The ultimate resource being optimized through this combination of reward-based conditioning and bias exploitation is attention. Attention is both a cognitive and economic resource, and neuroeconomics shows that focus determines which options are considered and how risks are perceived. AI-driven recommendation systems capture and monetize attention, guiding users towards profitable behaviors. This cycle sustains compulsive browsing and distorts financial decisions by amplifying salient signals. In summary, the convergence of neuroeconomics and AI underscores a shift in rational-choice models toward behaviorally engineered environments. Hence, consumer autonomy and market fairness are challenged as platforms that actively shape the neural foundations of decision-making.

Africa’s emerging role in the behavioral data economy

Currently, Africa is experiencing a rapid digital transformation rate in the world due to mobile connectivity, fintech growth, and platform-based services. The digital market in Africa is estimated to increase in size to USD34.9 billion in 2026 and is forecasted to reach USD72 billion by 2031 as a result of AI fast adoption, cloud systems and digital platforms. Africa has become the most actively developing fintech market in the world, and its revenues are predicted to grow thirteen times to approximately USD65 billion by 2030. Likewise, African fintech companies tripled from 450 to more than 1,263 between 2020-2024 and e-commerce operations are growing at an unprecedented pace. Similarly, in 2023, mobile money had made 7.6 billion transactions valued above USD121.8 billion alone, a sign of highly digitalized trend of how people engage in financial activities.

In spite of the above gains in the African digital economy space, external entities continue to extract behavioral data while retaining economic and cognitive benefits, echoing digital colonialism. Consequently, Africa loses economic value because behavioral data generated locally is monetized elsewhere. The result is dependence which further weakens domestic innovation by limiting local ownership of data infrastructure, AI expertise, and digital markets. Furthermore, only a tiny fraction of global investments (over USD100 billion) in AI are made in Africa (less than USD100 million), limiting the infrastructure and analytic capabilities in Africa as well as creating structural imbalance where the populations in Africa produce high-value behavioral data yet the economic value and strategic control of such data is largely exploited for benefit elsewhere.
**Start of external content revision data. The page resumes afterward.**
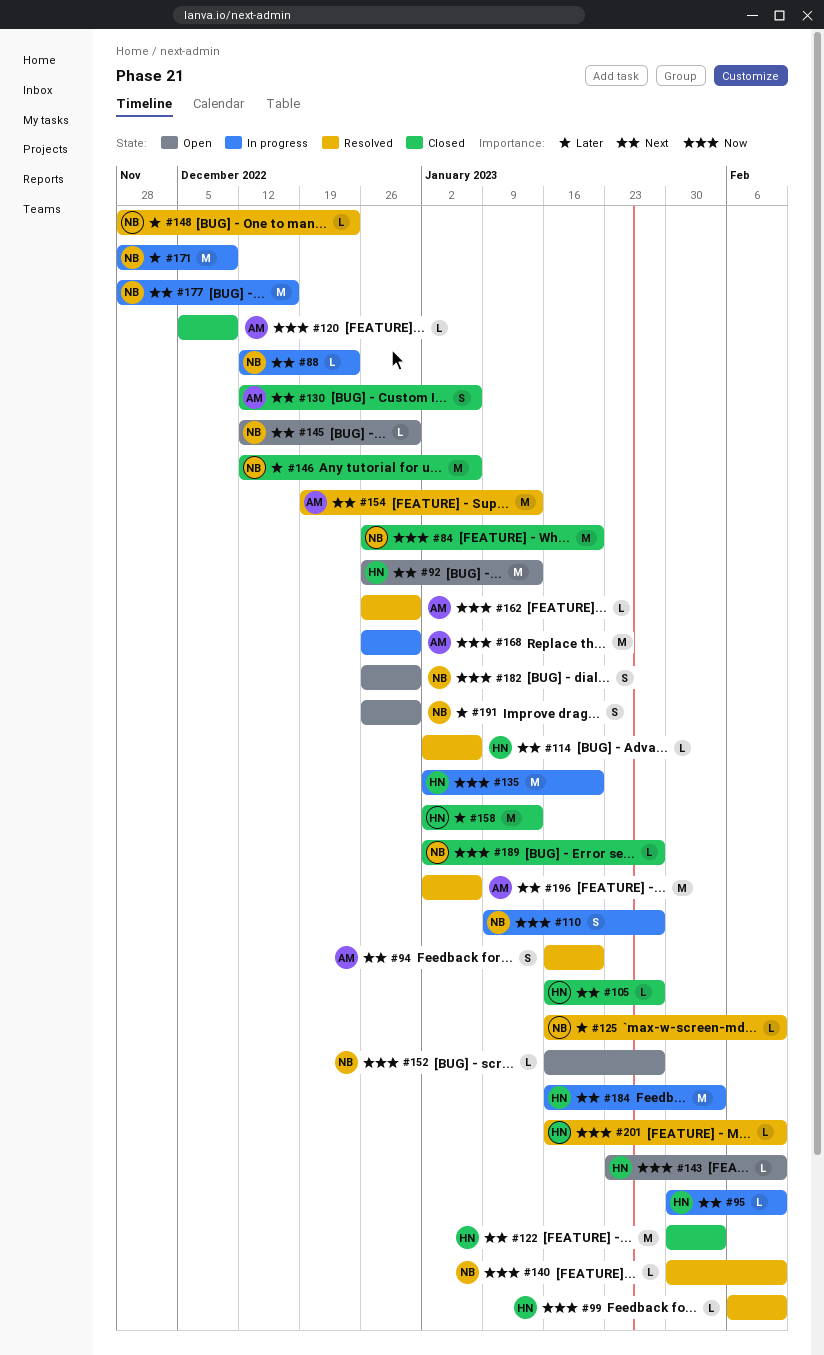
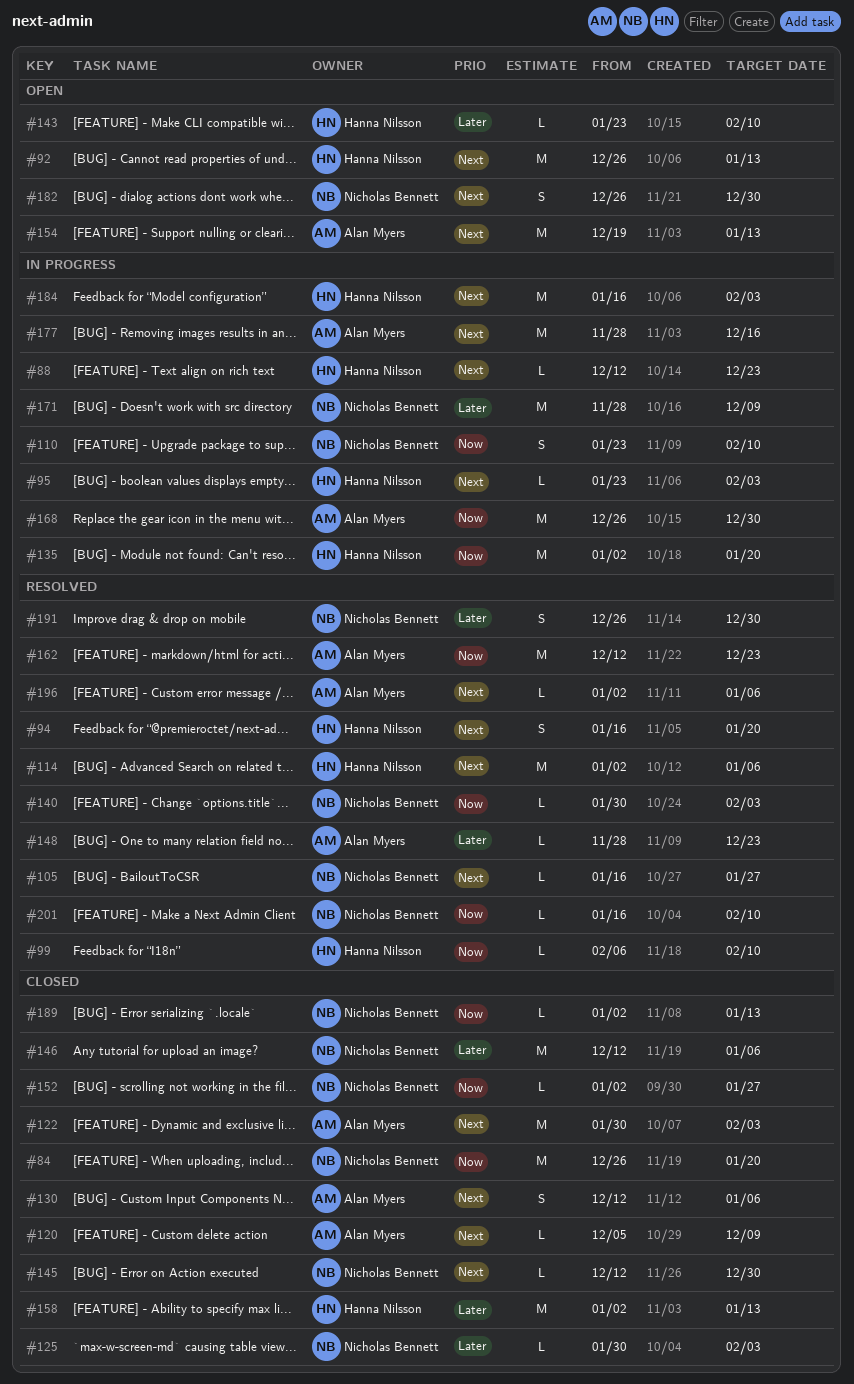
#88, owner: Nicholas Bennett -> Hanna Nilsson
#94, owner: Alan Myers -> Hanna Nilsson
#95, start: Jan 30 -> Jan 23
#95, due: Feb 10 -> Feb 3
#105, status: Closed -> Resolved
#105, owner: Hanna Nilsson -> Nicholas Bennett
#110, start: Jan 9 -> Jan 23
#110, due: Jan 27 -> Feb 10
#114, estimate: L -> M
#120, priority: Now -> Next
#122, owner: Hanna Nilsson -> Alan Myers
#125, status: Resolved -> Closed
#125, start: Jan 16 -> Jan 30
#125, due: Feb 10 -> Feb 3
#140, due: Feb 10 -> Feb 3
#143, priority: Now -> Later
#145, status: Open -> Closed
#148, owner: Nicholas Bennett -> Alan Myers
#152, status: Open -> Closed
#152, start: Jan 16 -> Jan 2
#154, status: Resolved -> Open
#162, estimate: L -> M
#162, start: Dec 26 -> Dec 12
#162, due: Dec 30 -> Dec 23
#177, owner: Nicholas Bennett -> Alan Myers
#182, priority: Now -> Next
#189, due: Jan 27 -> Jan 13
#191, status: Open -> Resolved
#196, estimate: M -> L
#201, owner: Hanna Nilsson -> Nicholas Bennett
Towards cognitive sovereignty

Primarily, behavioral data governance needs to be enhanced in African governments. Current data protection frameworks do not pay much attention to how AI systems affect behavior. Regulation is needed on algorithmic transparency, accountability, and restrictions to manipulative behavioral targeting especially in areas like digital finance where AI is becoming more influential.

Secondly, it is urgent to establish interdisciplinary research capacity in the interface of neuroscience, behavioral economics and AI. AI research in Africa is still underdeveloped, which restricts its chances to comprehend and control the dynamics of the interaction of digital systems with human cognition. Evidence-based policymaking needs to be invested in local expertise.

Thirdly, African countries ought to implement ethical AI systems that clearly respond to the risks of cognitive manipulation, such as addictive platform design, exploitative nudging, and algorithmic bias. In their absence, AI systems can enhance the vulnerabilities of behavior and increase the economic and informational asymmetry.

Lastly, to become cognitively sovereign, it will be necessary to invest in national AI and data infrastructure. It is very important to expand local processing capacity and regional digital ecosystems to retain values and have regulatory oversight over data and AI implementation.